The proposed plans show no such commitment. Not a bit. No direct answer to the issue of extremely poor existing public transport services, nor any acknowledgement of the already dire traffic congestion problems in the immediate vicinity - both of which would be exacerbated further by this development.
In essence, we are presented with just another Kingston Futures-backed, pro-developer identikit development, with buildings ranging in height from 4, 7 all the way up to 14, offering nothing to average people on average salaries looking to own their first home in the borough.

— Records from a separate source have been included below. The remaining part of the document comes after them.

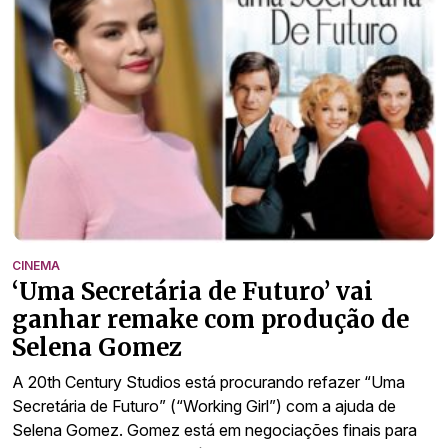
CINEMA
‘Uma Secretária de Futuro’ vai
ganhar remake com produção de
Selena Gomez
A 20th Century Studios está procurando refazer “Uma
Secretária de Futuro” (“Working Girl”) com a ajuda de
Selena Gomez. Gomez está em negociações finais para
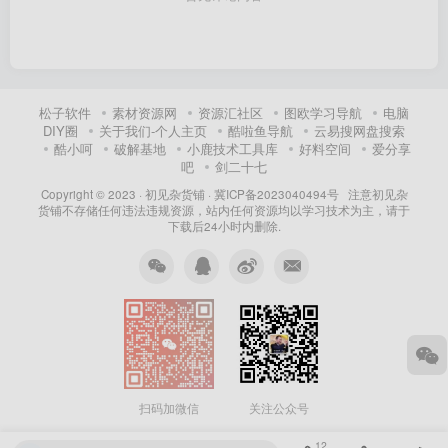
松子软件
素材资源网
资源汇社区
图欧学习导航
电脑
DIY圈
关于我们-个人主页
酷啦鱼导航
云易搜网盘搜索
酷小呵
破解基地
小鹿技术工具库
好料空间
爱分享
吧
剑二十七
Copyright © 2023 ·
初见杂货铺
·
冀ICP备2023040494号 注意
初见杂
货铺
不存储任何违法违规资源，站内任何资源均以学习技术为主，请于
下载后24小时内删除.
关注公众号
扫码加微信
12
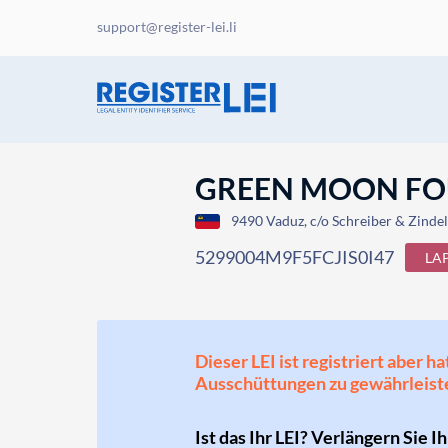
support@register-lei.li
GREEN MOON F
9490 Vaduz, c/o Schreiber & Zindel
5299004M9F5FCJIS0I47
LA
Dieser LEI ist registriert aber
Ausschüttungen zu gewährleist
Ist das Ihr LEI? Verlängern Sie I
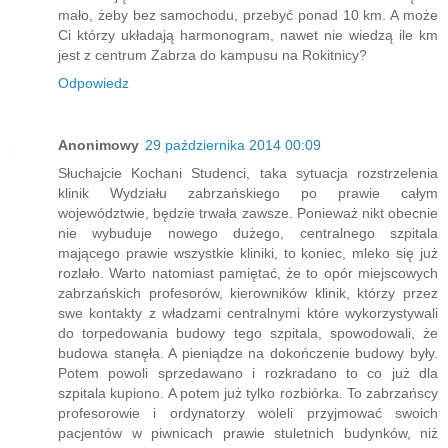
mało, żeby bez samochodu, przebyć ponad 10 km. A może
Ci którzy układają harmonogram, nawet nie wiedzą ile km
jest z centrum Zabrza do kampusu na Rokitnicy?
Odpowiedz
Anonimowy
29 października 2014 00:09
Słuchajcie Kochani Studenci, taka sytuacja rozstrzelenia
klinik Wydziału zabrzańskiego po prawie całym
województwie, będzie trwała zawsze. Ponieważ nikt obecnie
nie wybuduje nowego dużego, centralnego szpitala
mającego prawie wszystkie kliniki, to koniec, mleko się już
rozlało. Warto natomiast pamiętać, że to opór miejscowych
zabrzańskich profesorów, kierowników klinik, którzy przez
swe kontakty z władzami centralnymi które wykorzystywali
do torpedowania budowy tego szpitala, spowodowali, że
budowa stanęła. A pieniądze na dokończenie budowy były.
Potem powoli sprzedawano i rozkradano to co już dla
szpitala kupiono. A potem już tylko rozbiórka. To zabrzańscy
profesorowie i ordynatorzy woleli przyjmować swoich
pacjentów w piwnicach prawie stuletnich budynków, niż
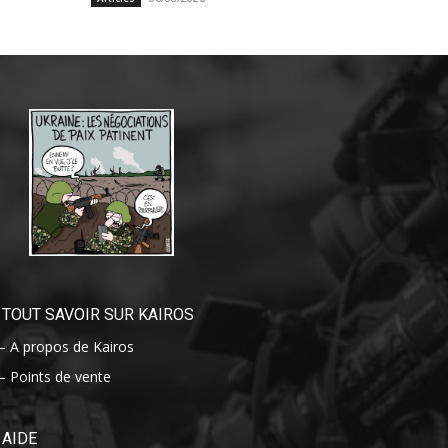
TOUT SAVOIR SUR KAIROS
– A propos de Kairos
– Points de vente
AIDE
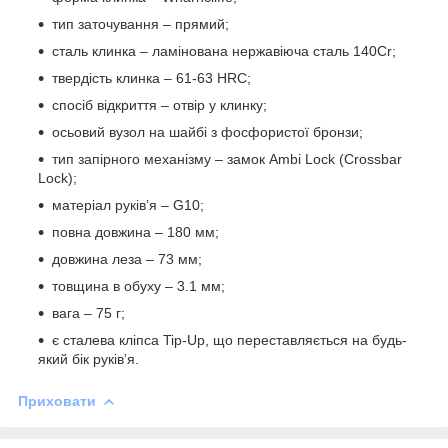
тип заточування – прямий;
сталь клинка – ламінована нержавіюча сталь 140Cr;
твердість клинка – 61-63 HRC;
спосіб відкриття – отвір у клинку;
осьовий вузол на шайбі з фосфористої бронзи;
тип запірного механізму – замок Ambi Lock (Crossbar
Lock);
матеріал руківʼя – G10;
повна довжина – 180 мм;
довжина леза – 73 мм;
товщина в обуху – 3.1 мм;
вага – 75 г;
є сталева кліпса Tip-Up, що переставляється на будь-
який бік руківʼя.
Приховати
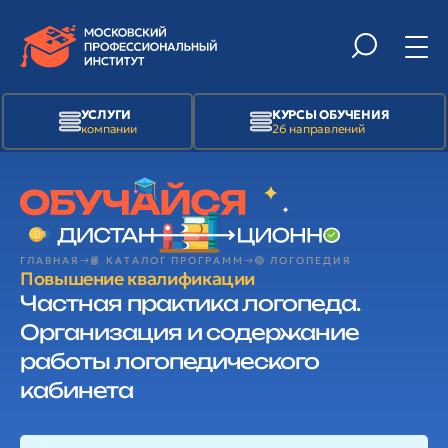
УСЛУГИ
КУРСЫ ОБУЧЕНИЯ
компании
26 направлений
ГЛАВНАЯ
📙 КАТАЛОГ ПРОГРАММ
🟢 ЛОГОПЕДИЯ
Повышение квалификации
Частная практика логопеда.
Организация и содержание
работы логопедического
кабинета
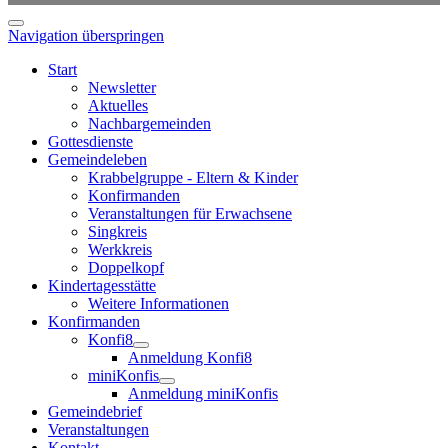
Navigation überspringen
Start
Newsletter
Aktuelles
Nachbargemeinden
Gottesdienste
Gemeindeleben
Krabbelgruppe - Eltern & Kinder
Konfirmanden
Veranstaltungen für Erwachsene
Singkreis
Werkkreis
Doppelkopf
Kindertagesstätte
Weitere Informationen
Konfirmanden
Konfi8
Anmeldung Konfi8
miniKonfis
Anmeldung miniKonfis
Gemeindebrief
Veranstaltungen
Kontakt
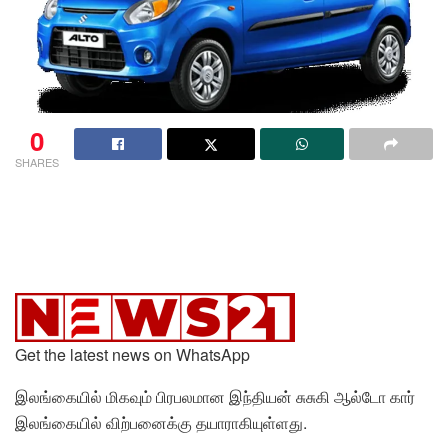
0
SHARES
Get the latest news on WhatsApp
இலங்கையில் மிகவும் பிரபலமான இந்தியன் சுசுகி ஆல்டோ கார்
இலங்கையில் விற்பனைக்கு தயாராகியுள்ளது.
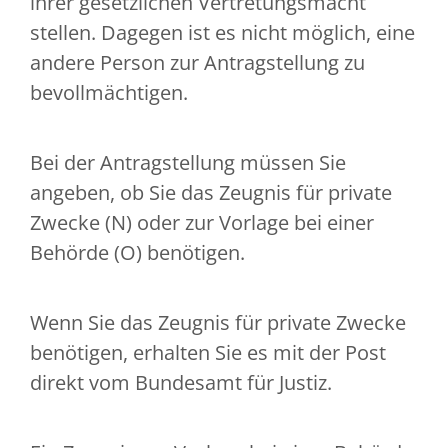
ihrer gesetzlichen Vertretungsmacht
stellen. Dagegen ist es nicht möglich, eine
andere Person zur Antragstellung zu
bevollmächtigen.
Bei der Antragstellung müssen Sie
angeben, ob Sie das Zeugnis für private
Zwecke (N) oder zur Vorlage bei einer
Behörde (O) benötigen.
Wenn Sie das Zeugnis für private Zwecke
benötigen, erhalten Sie es mit der Post
direkt vom Bundesamt für Justiz.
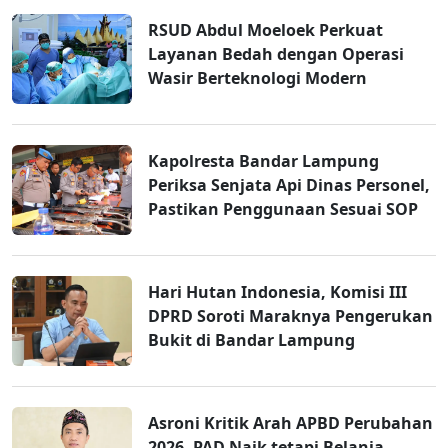
RSUD Abdul Moeloek Perkuat
Layanan Bedah dengan Operasi
Wasir Berteknologi Modern
Kapolresta Bandar Lampung
Periksa Senjata Api Dinas Personel,
Pastikan Penggunaan Sesuai SOP
Hari Hutan Indonesia, Komisi III
DPRD Soroti Maraknya Pengerukan
Bukit di Bandar Lampung
Asroni Kritik Arah APBD Perubahan
2026, PAD Naik tetapi Belanja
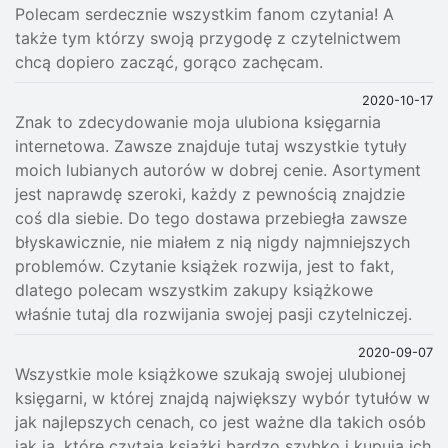
Polecam serdecznie wszystkim fanom czytania! A
także tym którzy swoją przygodę z czytelnictwem
chcą dopiero zacząć, gorąco zachęcam.
2020-10-17
Znak to zdecydowanie moja ulubiona księgarnia
internetowa. Zawsze znajduje tutaj wszystkie tytuły
moich lubianych autorów w dobrej cenie. Asortyment
jest naprawdę szeroki, każdy z pewnością znajdzie
coś dla siebie. Do tego dostawa przebiegła zawsze
błyskawicznie, nie miałem z nią nigdy najmniejszych
problemów. Czytanie książek rozwija, jest to fakt,
dlatego polecam wszystkim zakupy książkowe
właśnie tutaj dla rozwijania swojej pasji czytelniczej.
2020-09-07
Wszystkie mole książkowe szukają swojej ulubionej
księgarni, w której znajdą największy wybór tytułów w
jak najlepszych cenach, co jest ważne dla takich osób
jak ja, które czytają książki bardzo szybko i kupują ich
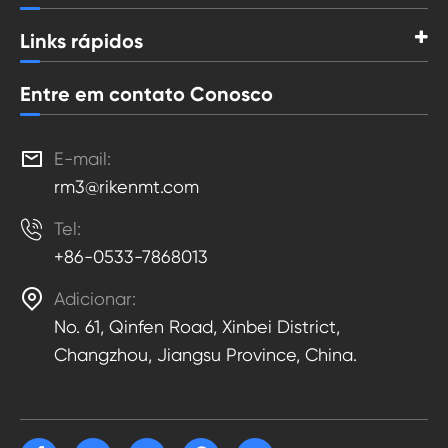
Links rápidos
Entre em contato Conosco

E-mail:
rm3@rikenmt.com

Tel:
+86-0533-7868013

Adicionar:
No. 61, Qinfen Road, Xinbei District,
Changzhou, Jiangsu Province, China.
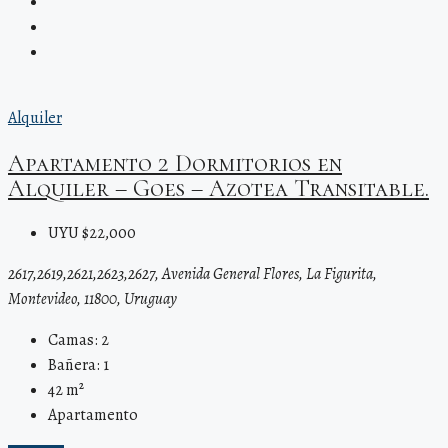
Alquiler
Apartamento 2 Dormitorios en
Alquiler – Goes – Azotea Transitable.
UYU $22,000
2617,2619,2621,2623,2627, Avenida General Flores, La Figurita,
Montevideo, 11800, Uruguay
Camas:
2
Bañera:
1
42
m²
Apartamento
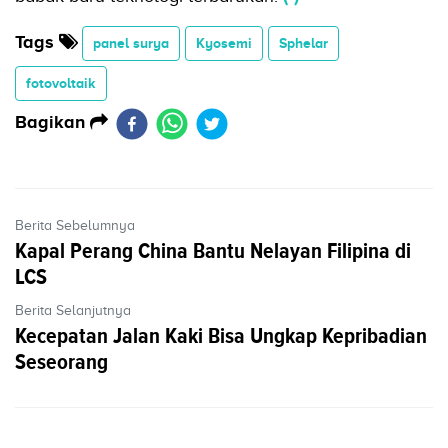
Tags
panel surya
Kyosemi
Sphelar
fotovoltaik
Bagikan
Berita Sebelumnya
Kapal Perang China Bantu Nelayan Filipina di
LCS
Berita Selanjutnya
Kecepatan Jalan Kaki Bisa Ungkap Kepribadian
Seseorang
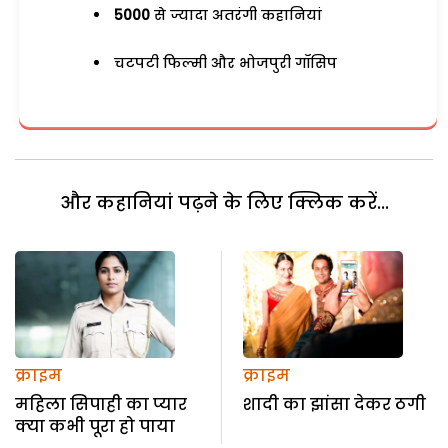
5000
से ज्यादा अतरंगी कहानियां
चटपटी फिल्मी और भोजपुरी गॉसिप
और कहानियां पढ़ने के लिए क्लिक करें...
क्राइम
क्राइम
महिला सिपाही का प्यार
शादी का झांसा देकर ठगी
क्या कभी पूरा हो पाया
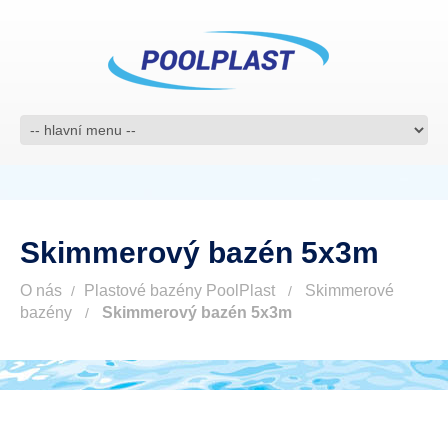
Skimmerový bazén 5x3m
O nás
Plastové bazény PoolPlast
Skimmerové
bazény
Skimmerový bazén 5x3m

A miserly level of ‘affordable’ housing is offered in the form of 22% Discounted Market Rent units, no solutions are presented for expanding local school capacity (instead putting a very real and very large question mark over the future of the existing Educare Small School on Cowleaze Road), and no sympathetic response is made to important local heritage.This last point, local heritage, is significant: Canbury Business Park is located almost exactly where the Sopwith Aviation Company had a large factory (formerly an ice rink) - indeed the original facade of that company’s office building still stands directly opposite the site. Kingston has a rich aviation heritage with Sopwith, Hawker and BAe being located in the town from 1912-1992, and a significant portion of it located directly at Canbury Park Road. There is an enormous missed opportunity here, with the proposal offering absolutely no acknowledgement whatsoever of this unique and cherished heritage. In fact, owing to the over-indulgent generic mass and bulk of the proposal, the original Sopwith office facade will become even more diminished and consigned to history than it is currently.
It is disheartening that, after all the experiences of recent planning controversies in Kingston, between residents and the Council/developers, we are once again facing yet another round of the same old problems. But of course, all is not necessarily lost: these plans can go back to the drawing board - they can be improved. Instead of saying ‘this is much loved and needed’ etc and posturing against genuinely concerned residents, the planners and developers in this town, with its best interests at heart, should sit down and listen to what the community is really asking for and address their concerns seriously and promptly.